Lors du défilé Jacquemus à Paris, le 23 octobre. Une marque qui incarne «le bonheur de la consommation de l'instant». (Julien Mignot)
Publié le 27/10/2014 à 18h06

«Le but de la philo n'est-il pas d'oser penser des objets rétifs à la typologie classique du travail intellectuel ?» La phrase, lancée par l'universitaire belge Marie-Aude Baronian, servait d'introduction à la journée «Mode et philosophie», cycle de conférences organisé ce week-end, dans le cadre de la Semaine de la pop philosophie, à la Vieille Charité et au MaMo de Marseille.

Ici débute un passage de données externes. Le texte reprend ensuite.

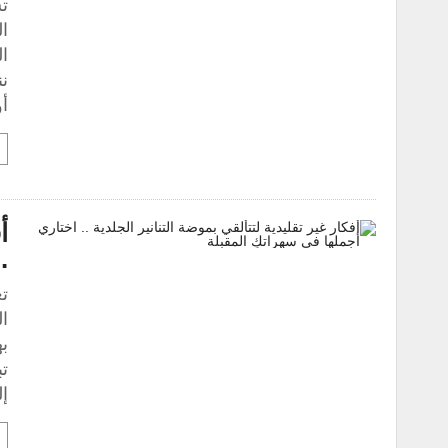
تس
ال
ن
أ
أ
.
تع
ال
به
تب
إ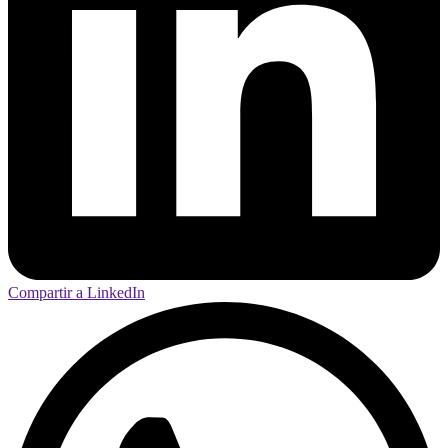
Compartir a LinkedIn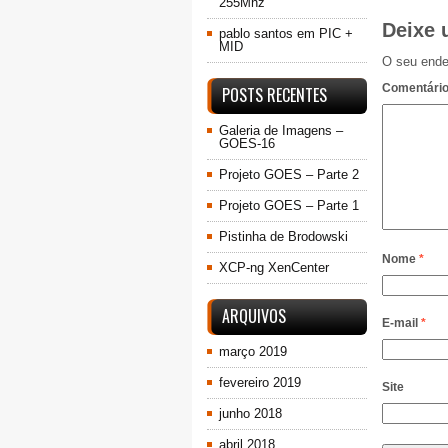
255Mhz
Deixe 
pablo santos
em
PIC +
MID
O seu ende
Comentári
POSTS RECENTES
Galeria de Imagens –
GOES-16
Projeto GOES – Parte 2
Projeto GOES – Parte 1
Pistinha de Brodowski
Nome
*
XCP-ng XenCenter
ARQUIVOS
E-mail
*
março 2019
fevereiro 2019
Site
junho 2018
abril 2018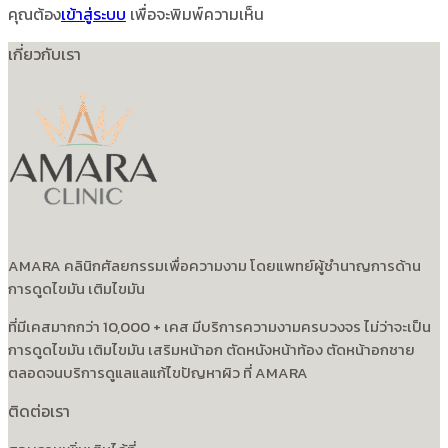
คุณต้อง
เข้าสู่ระบบ
เพื่อจะพิมพ์ความเห็น
เกี่ยวกับเรา
AMARA คลินิกศัลยกรรมเพื่อความงาม โดยแพทย์ผู้ชำนาญการด้าน
การดูดไขมัน เติมไขมัน
ที่มีเคสมากกว่า 10,000 + เคส มีบริการความงามครบวงจร ไม่ว่าจะเป็น
การดูดไขมัน เติมไขมัน เสริมหน้าอก ตัดหนังหน้าท้อง ตัดหน้าอกชาย
ตลอดจนบริการดูแลแลแก้ไขปัญหาผิว ที่ AMARA
ติดต่อเรา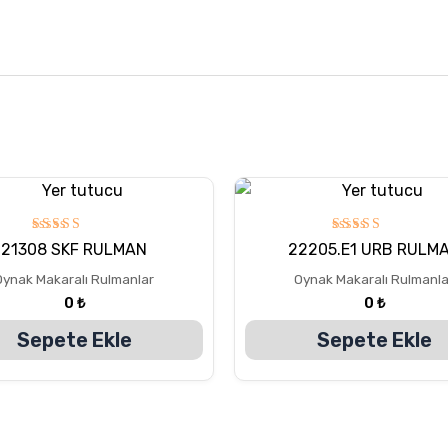
5
5
21308 SKF RULMAN
22205.E1 URB RULM
üzerinden
üzerinden
5.00
5.00
Oynak Makaralı Rulmanlar
Oynak Makaralı Rulmanla
oy aldı
oy aldı
0
₺
0
₺
Sepete Ekle
Sepete Ekle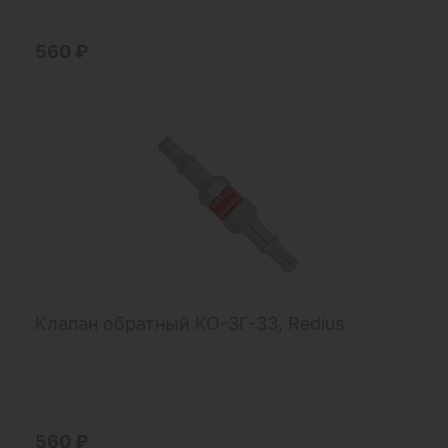
560 ₽
Клапан обратный КО-3Г-33, Redius
560 ₽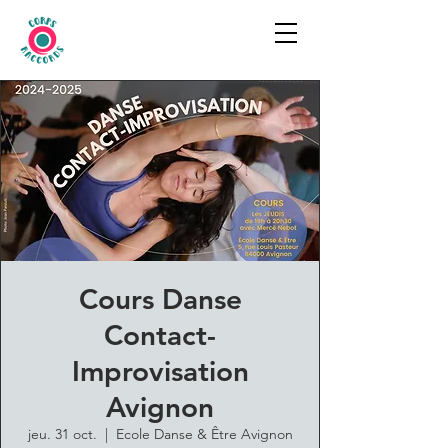
Cours Danse
Contact-
Improvisation
Avignon
jeu. 31 oct.
  |  
Ecole Danse & Être Avignon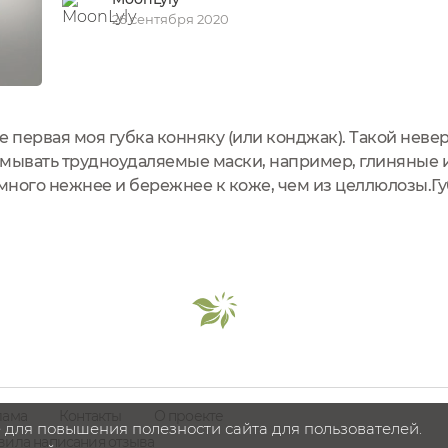
26 сентября 2020
е первая моя губка конняку (или конджак). Такой неве
смывать трудноудаляемые маски, например, глиняные 
ного нежнее и бережнее к коже, чем из целлюлозы.Гу
вый уголь) EcoTools.Каждая губка Konjac от EcoTools из
орневого растительного...
лама
Контакты
О проекте
 для повышения полезности сайта для пользователей.
вила написания отзыва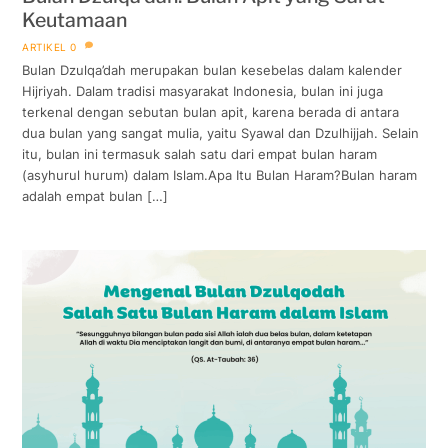
Keutamaan
ARTIKEL
0
Bulan Dzulqa’dah merupakan bulan kesebelas dalam kalender
Hijriyah. Dalam tradisi masyarakat Indonesia, bulan ini juga
terkenal dengan sebutan bulan apit, karena berada di antara
dua bulan yang sangat mulia, yaitu Syawal dan Dzulhijjah. Selain
itu, bulan ini termasuk salah satu dari empat bulan haram
(asyhurul hurum) dalam Islam.Apa Itu Bulan Haram?Bulan haram
adalah empat bulan […]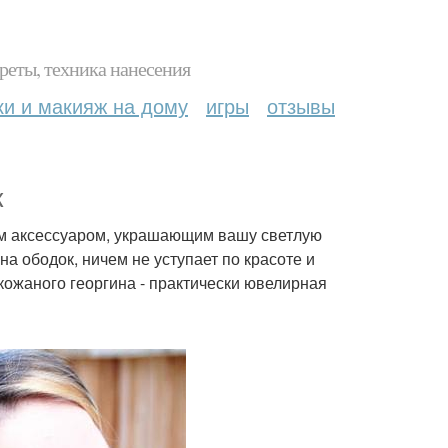
реты, техника нанесения
ки и макияж на дому
игры
отзывы
к
ым аксессуаром, украшающим вашу светлую
на ободок, ничем не уступает по красоте и
кожаного георгина - практически ювелирная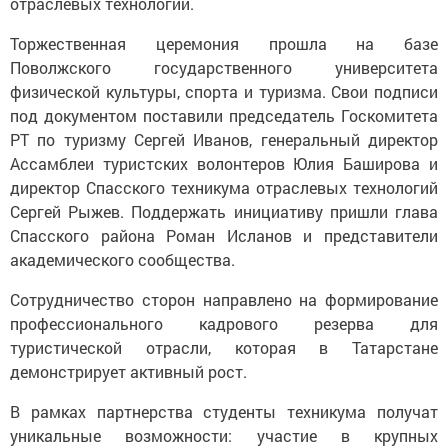
отраслевых технологий.
Торжественная церемония прошла на базе
Поволжского государственного университета
физической культуры, спорта и туризма. Свои подписи
под документом поставили председатель Госкомитета
РТ по туризму Сергей Иванов, генеральный директор
Ассамблеи туристских волонтеров Юлия Баширова и
директор Спасского техникума отраслевых технологий
Сергей Рыжев. Поддержать инициативу пришли глава
Спасского района Роман Исланов и представители
академического сообщества.
Сотрудничество сторон направлено на формирование
профессионального кадрового резерва для
туристической отрасли, которая в Татарстане
демонстрирует активный рост.
В рамках партнерства студенты техникума получат
уникальные возможности: участие в крупных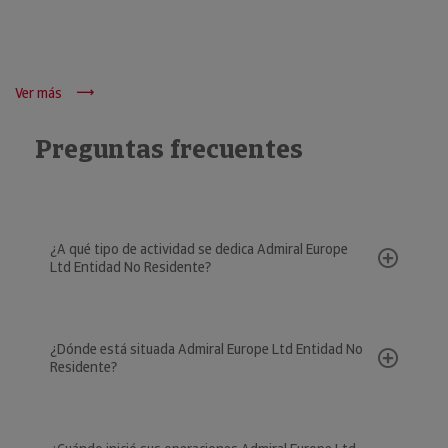
Ver más
Preguntas frecuentes
¿A qué tipo de actividad se dedica Admiral Europe
Ltd Entidad No Residente?
¿Dónde está situada Admiral Europe Ltd Entidad No
Residente?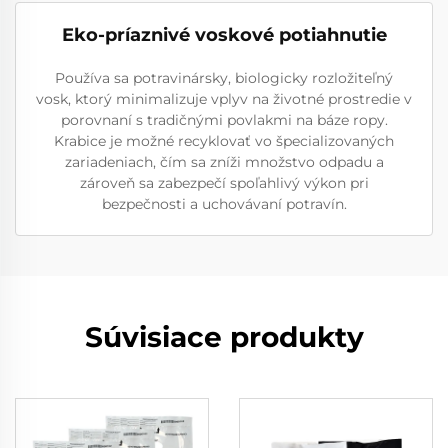
Eko-príaznivé voskové potiahnutie
Používa sa potravinársky, biologicky rozložiteľný
vosk, ktorý minimalizuje vplyv na životné prostredie v
porovnaní s tradičnými povlakmi na báze ropy.
Krabice je možné recyklovať vo špecializovaných
zariadeniach, čím sa zníži množstvo odpadu a
zároveň sa zabezpečí spoľahlivý výkon pri
bezpečnosti a uchovávaní potravín.
Súvisiace produkty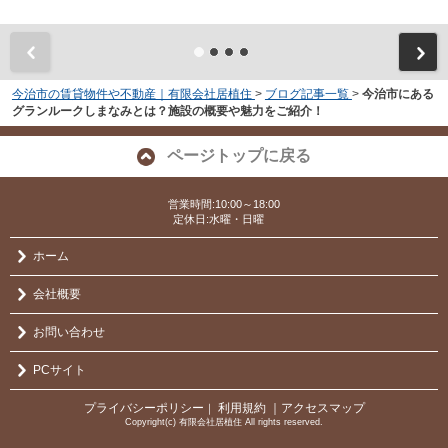
今治市の賃貸物件や不動産｜有限会社居植住
>
ブログ記事一覧
>
今治市にある
グランルークしまなみとは？施設の概要や魅力をご紹介！
ページトップに戻る
営業時間:10:00～18:00
定休日:水曜・日曜
ホーム
会社概要
お問い合わせ
PCサイト
プライバシーポリシー
利用規約
｜アクセスマップ
｜
Copyright(c) 有限会社居植住 All rights reserved.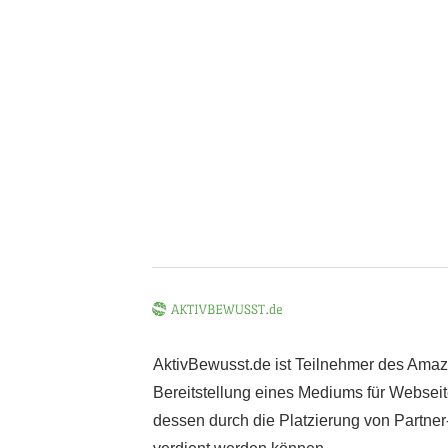
AktivBewusst.de ist Teilnehmer des Ama
Bereitstellung eines Mediums für Webseite
dessen durch die Platzierung von Partne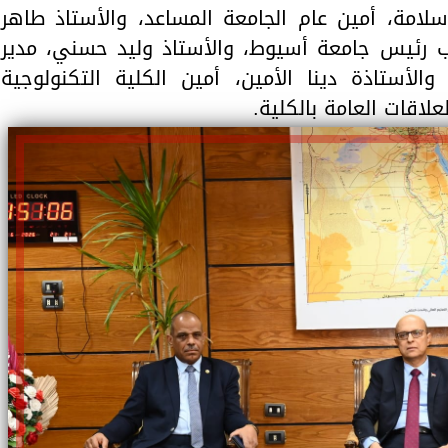
سلامة، أمين عام الجامعة المساعد، والأستاذ طاهر
ب رئيس جامعة أسيوط، والأستاذ وليد حسني، مدير
 والأستاذة دينا الأمين، أمين الكلية التكنولوجية
علاقات العامة بالكلية.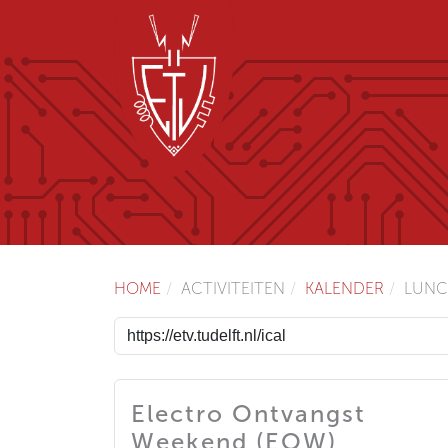
HOME
ACTIVITEITEN
KALENDER
LUNC
Electro Ontvangst
Weekend (EOW)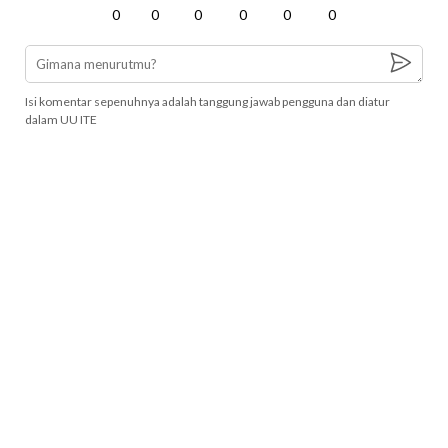
0
0
0
0
0
0
Isi komentar sepenuhnya adalah tanggung jawab pengguna dan diatur
dalam UU ITE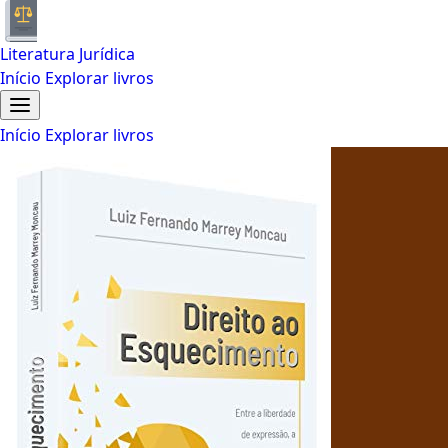
Literatura Jurídica
Início
Explorar livros
Início
Explorar livros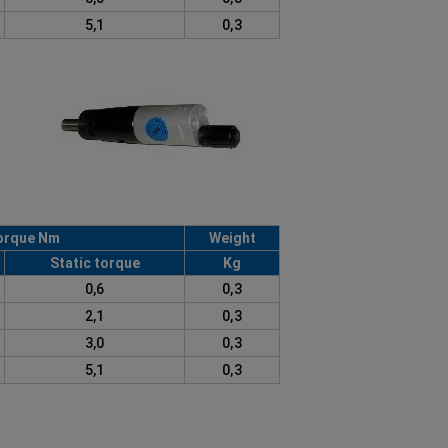
5,1
0,3
orque Nm
Weight
Static torque
Kg
0,6
0,3
2,1
0,3
3,0
0,3
5,1
0,3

Dire que la pensée a non seulement le droit, mais le devoir, de s’occuper de choses qui, a priori, ne la concernent pas n’est pas anodin. Le défi synthétise, en plus de l’esprit de l’événement marseillais, une ouverture du champ théorique, une nécessité de se confronter à des sujets «impurs», parce qu’insérés dans une logique mercantile (au passage, comme si le cinéma ou l’art contemporain échappaient à ce système). Sujet du jour : la mode veut-elle dire quelque chose ?

Evidemment, oui, comme à peu près tout. Mais comment trouver une articulation qui permettrait d'en dégager son fonctionnement ou sa signification ? C'est à ce défi que s'est collé l'organisateur Jacques Serrano. «L'objet "mode" est constitué intrinsèquement de questionnements philosophiques», a estimé Marie-Aude Baronian, tordant le cou à l'idée, assez glam et très répandue, du copier-coller de concepts sur les fringues.